Bored in Shul

An unlikely career booster. 

Susan Rich

Susan Rich

I’ve been coming to shul on the high holidays my whole life. I think back to my earliest days in synagogue, when I was really little, and I remember exactly what it was like: terrifically boring. In fact, it seemed to me like some sort of senseless test of my patience. How long could I sit still, how long could I stay quiet, how long could I entertain myself with nothing to work with but the fringe of my father’s tallis? Year after year. Not again I’d think as the holy days rolled around.

And then, I learned how to read. And, well, they give you a book when you walk through the door. So I’d dip in. Long before I figured out that you could follow along, I’d scan about this dense tome, looking for something interesting.

And I found it. It was Yom Kippur, sometime in the 1970’s, when I stumbled across the Ashamnu, the confession. What I found here was nothing short of scandalous: the Ashamnu is a list of sins. I’d read through it thinking, has someone in my own congregation Abused, Betrayed, or been Cruel? Have I Destroyed, Embittered, or Falsified? Have Jews throughout our long history Gossiped? I looked around the shul with renewed interest.

And I never again said, not again. Which paid off, because reading that particular text again, and again, revealed something more. This delicious list of sins is actually a puzzle, waiting centuries to be unlocked. The Ashamnu is an acrostic — its sins are arranged in alphabetical order. As a new reader, I was a big fan of the alphabet. It was like spotting a friend. It was a delightful discovery.

Boredom in shul drove me to search for entertainment in a prayer book, and there, I encountered the power of words. Great texts invite us back again and again, always delivering new rewards. Words contain vitality, immortality. Carl Sagan wrote, “What an astonishing thing a book is. It’s a flat object made from a tree … But one glance at it and you’re inside the mind of another person…. A book is proof that humans are capable of working magic.” Throughout my childhood, books were my magic ticket out of boredom.

I am grown up now, and while I admit that I occasionally still get a little bored during services, I have followed the wonder I discovered in text into a career. I’m a children’s book editor. Among the books I’ve published are those by Lemony Snicket, in which children grapple with a tangle of mysteries, face astonishing injustice, and struggle to find their own moral compass. And the Caldecott Medal-winning Finding Winnie, which recounts the true story of how Winnie-the-Pooh was inspired by a real bear named Winnipeg, as told by the great-granddaughter of the World War I soldier who adopted that bear. This fall, I’ll publish a collection of beautiful bite-sized poetry designed to send children speedily off to sleep in One Minute till Bedtime.
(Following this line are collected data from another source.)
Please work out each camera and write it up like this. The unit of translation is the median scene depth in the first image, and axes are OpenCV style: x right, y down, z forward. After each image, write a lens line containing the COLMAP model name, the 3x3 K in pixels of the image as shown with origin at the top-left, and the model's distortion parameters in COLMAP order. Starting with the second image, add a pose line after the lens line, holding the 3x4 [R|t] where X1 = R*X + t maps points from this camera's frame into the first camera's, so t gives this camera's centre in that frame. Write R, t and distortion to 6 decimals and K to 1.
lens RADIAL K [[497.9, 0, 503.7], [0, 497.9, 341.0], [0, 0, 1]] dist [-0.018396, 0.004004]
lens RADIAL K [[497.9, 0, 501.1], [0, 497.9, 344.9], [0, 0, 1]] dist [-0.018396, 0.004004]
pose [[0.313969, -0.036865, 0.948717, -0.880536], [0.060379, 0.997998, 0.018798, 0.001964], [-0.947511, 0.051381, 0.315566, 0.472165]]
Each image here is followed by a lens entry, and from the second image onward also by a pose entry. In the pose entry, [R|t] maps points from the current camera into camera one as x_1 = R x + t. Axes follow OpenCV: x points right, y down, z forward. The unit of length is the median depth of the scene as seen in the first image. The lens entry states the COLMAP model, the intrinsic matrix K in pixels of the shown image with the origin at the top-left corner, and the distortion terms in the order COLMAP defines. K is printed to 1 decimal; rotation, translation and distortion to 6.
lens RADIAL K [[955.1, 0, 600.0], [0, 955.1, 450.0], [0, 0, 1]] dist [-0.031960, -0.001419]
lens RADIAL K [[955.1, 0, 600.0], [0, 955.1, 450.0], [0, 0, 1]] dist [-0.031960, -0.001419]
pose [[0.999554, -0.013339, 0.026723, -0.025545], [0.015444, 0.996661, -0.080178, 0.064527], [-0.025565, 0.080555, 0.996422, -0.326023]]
With every project, I’m looking for what I found in shul decades ago: words that stand up to the test of time–and to the test of an antsy toddler, a sleep-deprived parent, a weary critic, and a hundredth, a millionth reading. I strive to publish work that will open up over time, hold puzzles that can be unlocked, and can deliver deeper meaning, delight, and nourishment over time. With every new book, I aspire to offer that ticket out of boredom I cherished so much as a young reader myself.

I have boredom in shul to thank for pushing me towards my life’s work. Boredom is an invitation, the mother of curiosity. Boredom asks us to feed our hungry brain, and I’m comforted to know that nourishment is always nearby, in reliable, delicious words. 


Susan Rich is Editor-at-Large for Little, Brown Books for Young Readers, where she publishes, among many others, the work of Maira Kalman and Daniel Handler. She began her publishing career in New York, and now lives and works in Toronto.